In 2003 just 253 companies reported their greenhouse gas emissions, water management and climate change strategies to the Carbon Disclosure Project (CDP). In 2014 it was 5,003. Companies including Bank of Montreal, Google, Microsoft and Marks and Spencer are now disclosing and some are pursuing zero emissions into their value chain.

The shift to renewable energy is advancing globally. As Clean Energy Council chairman Miles George puts it:

You can follow the money. In 2015 US$286 billion (A$380 billion) was invested in renewable energy worldwide, compared to only US$130 billion in fossil fuel generation. For the first time more than half of all new electricity generation investment is in renewable energy. Global forces at play now mean that renewable energy is our future, and all that’s left to debate is the rate of transition.
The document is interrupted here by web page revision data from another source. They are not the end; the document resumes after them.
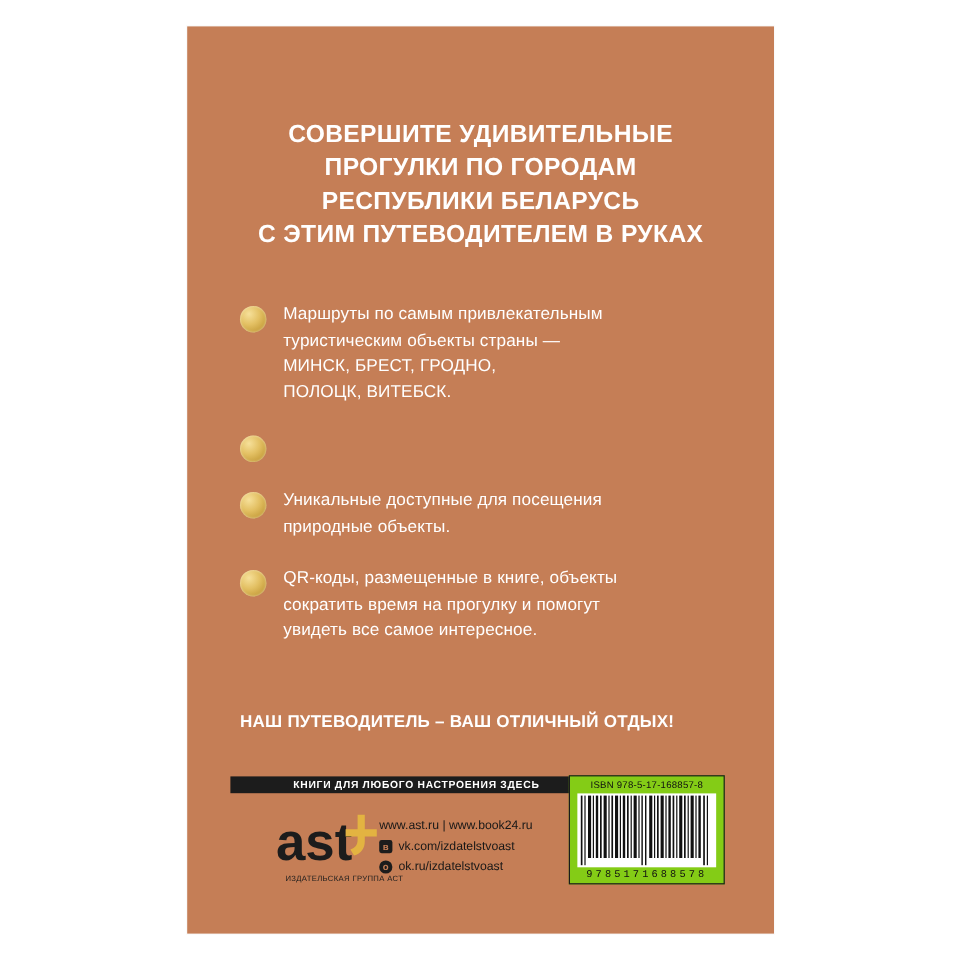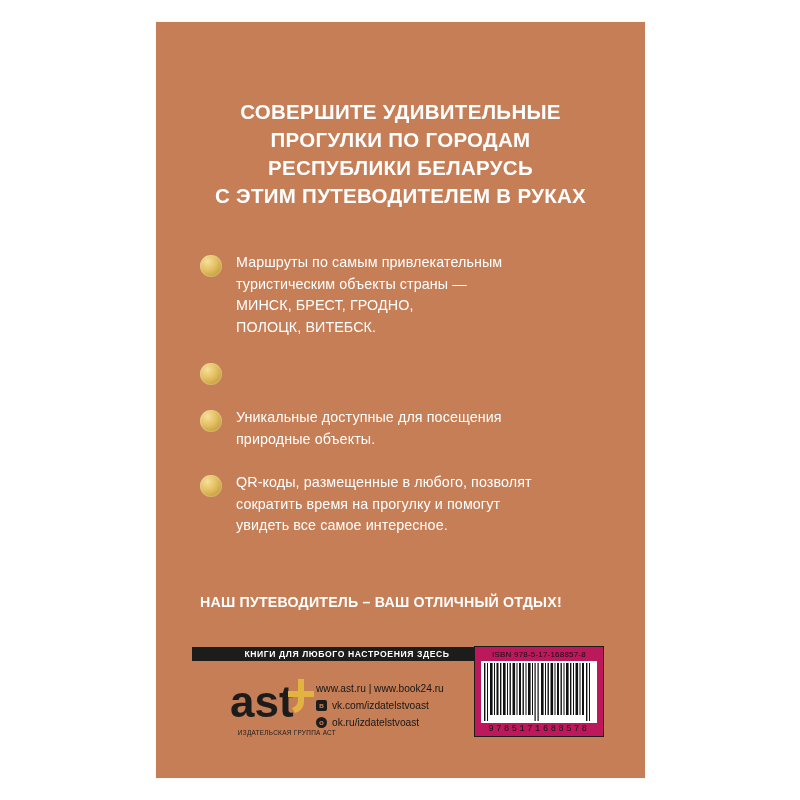"QR-коды, размещенные в любого, позволят" span.line { text: любого, позволят -> книге, объекты }
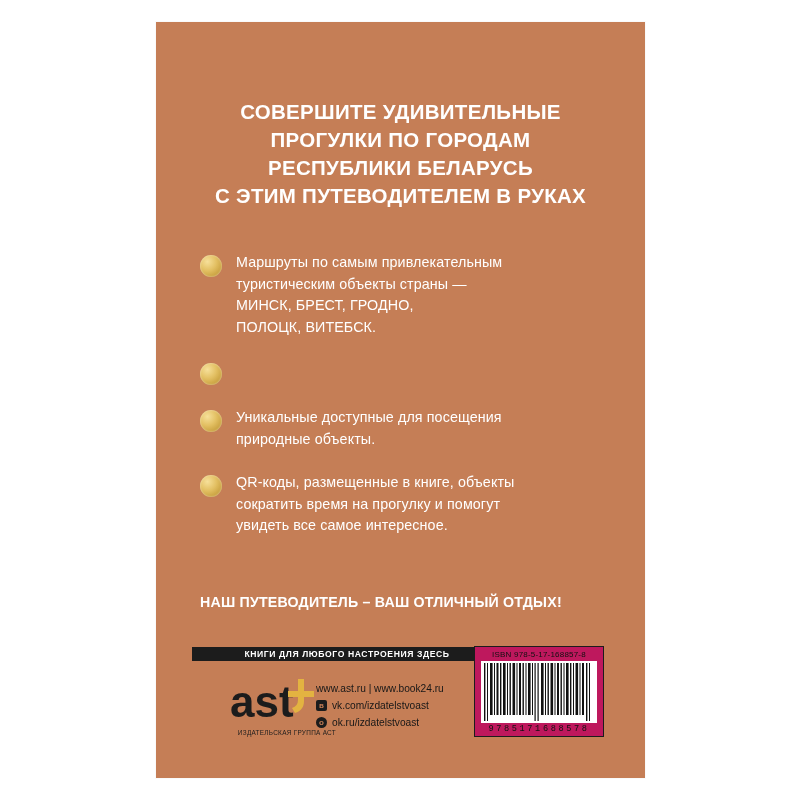"ISBN 978-5-17-168857-8" .isbn-box { background: #be185d -> #84cc16 }
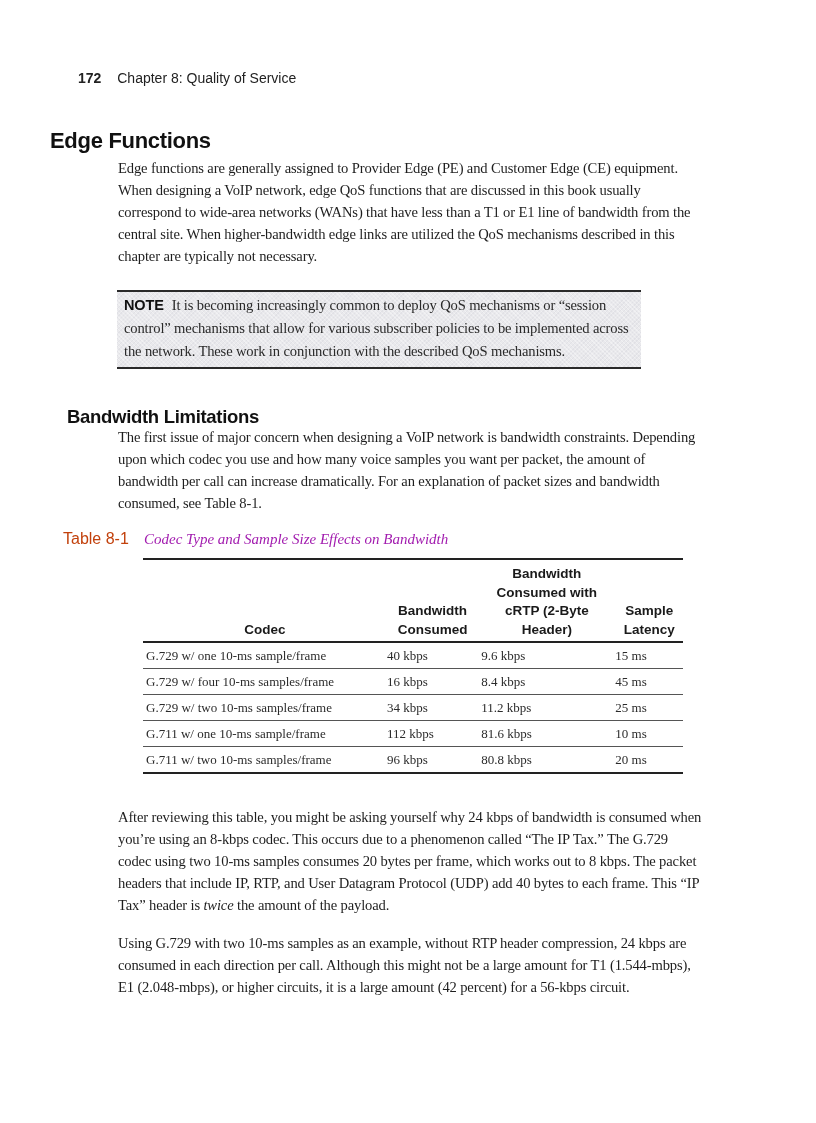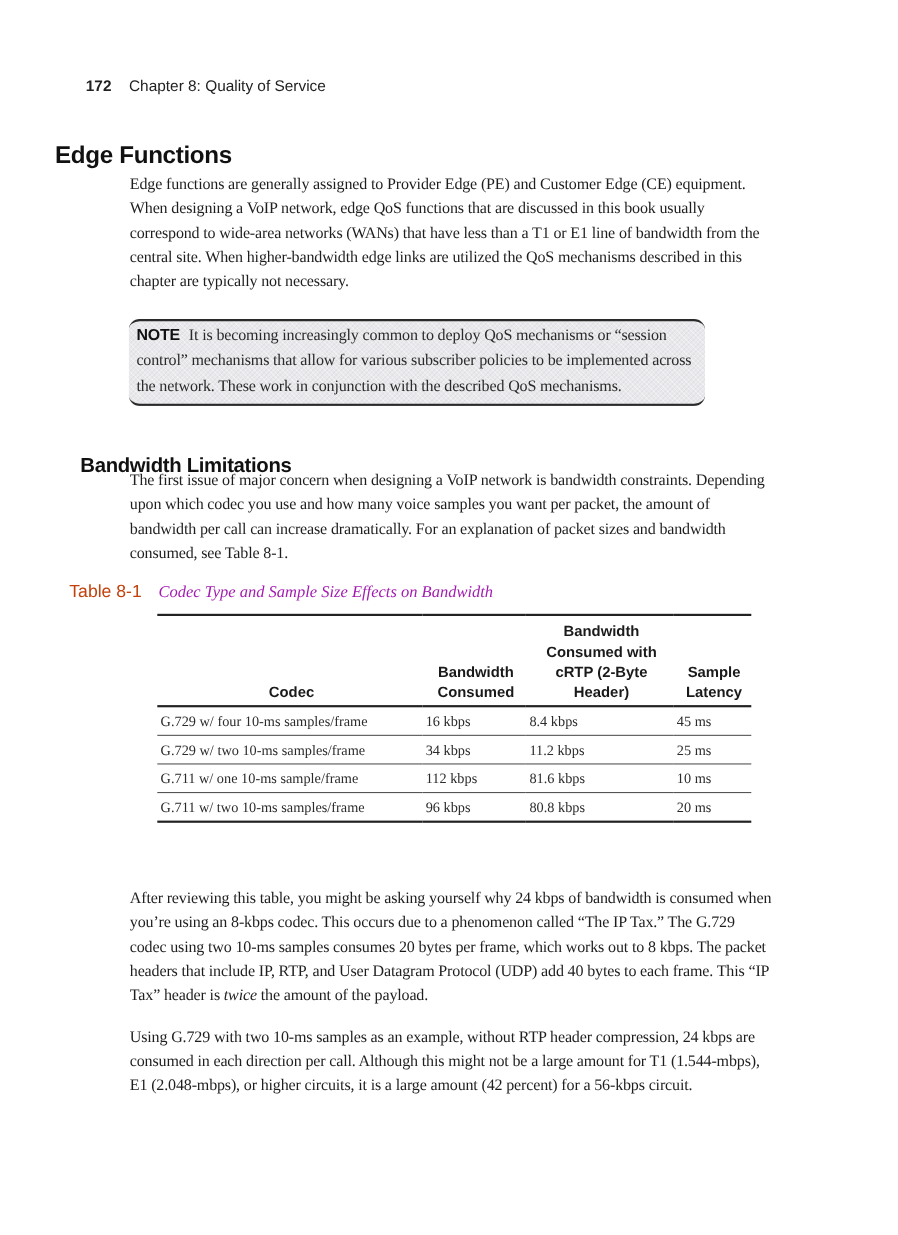"NOTE It is becoming increasingly" .note-box { border-radius: 10px -> none }
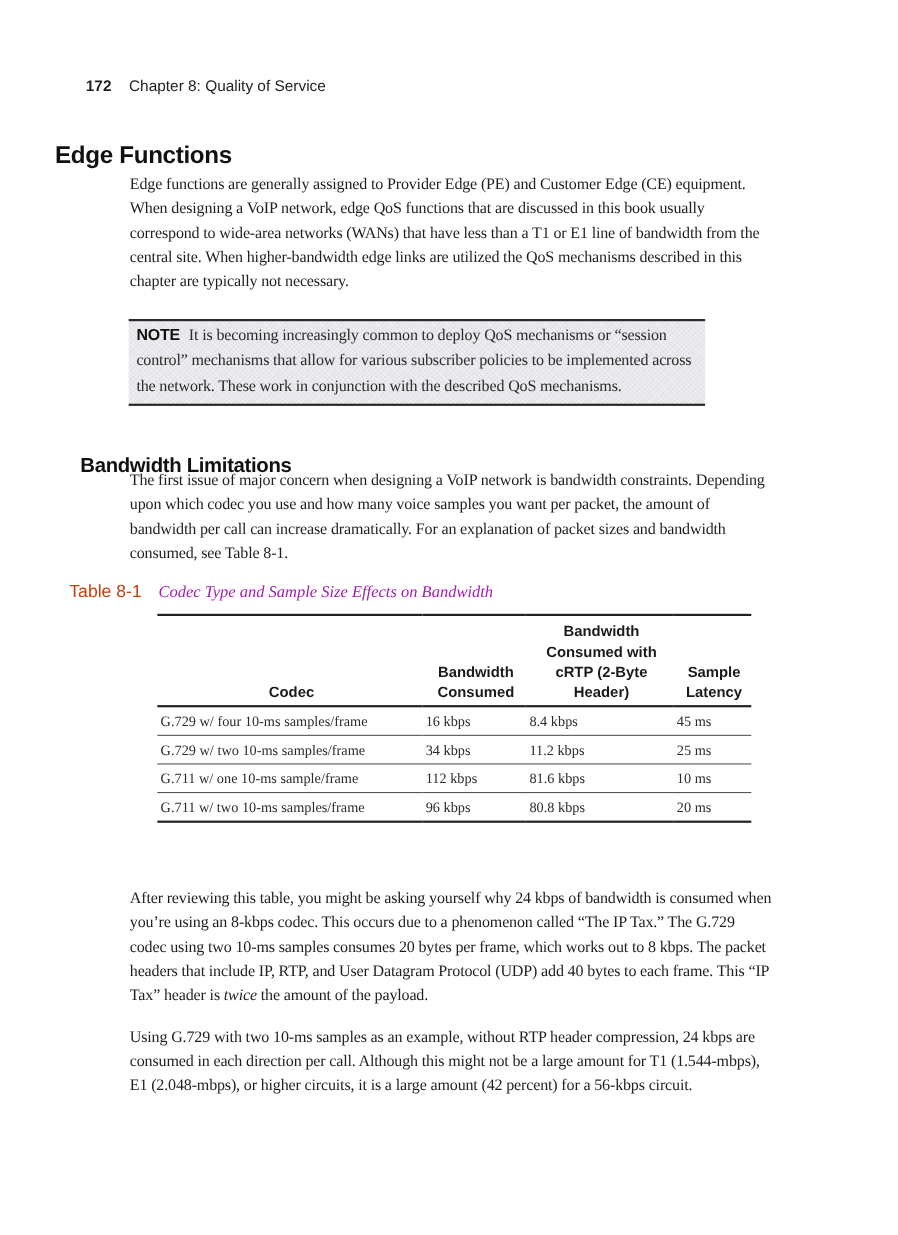"Bandwidth Limitations" h2.subsection-title { margin: 11px -> 5px }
Google alone is committed to purchasing 2.5 gigawatts of renewable energy – making it the largest non-utility purchaser of renewable energy in the world. It is also investing in nearly US$2.5 billion in renewable energy projects, producing enough electricity to power more than one million US homes. Not to be outdone, Amazon is building a huge wind farm in Texas.

Wind energy is now experiencing exponential growth in production and sales. Solar energy is exceeding it with 68 times the projected output of solar predicted ten years ago.

We are on the cusp of a revolutionary global paradigm shift towards renewable energy, one that Malcolm Turnbull will find it difficult to ignore.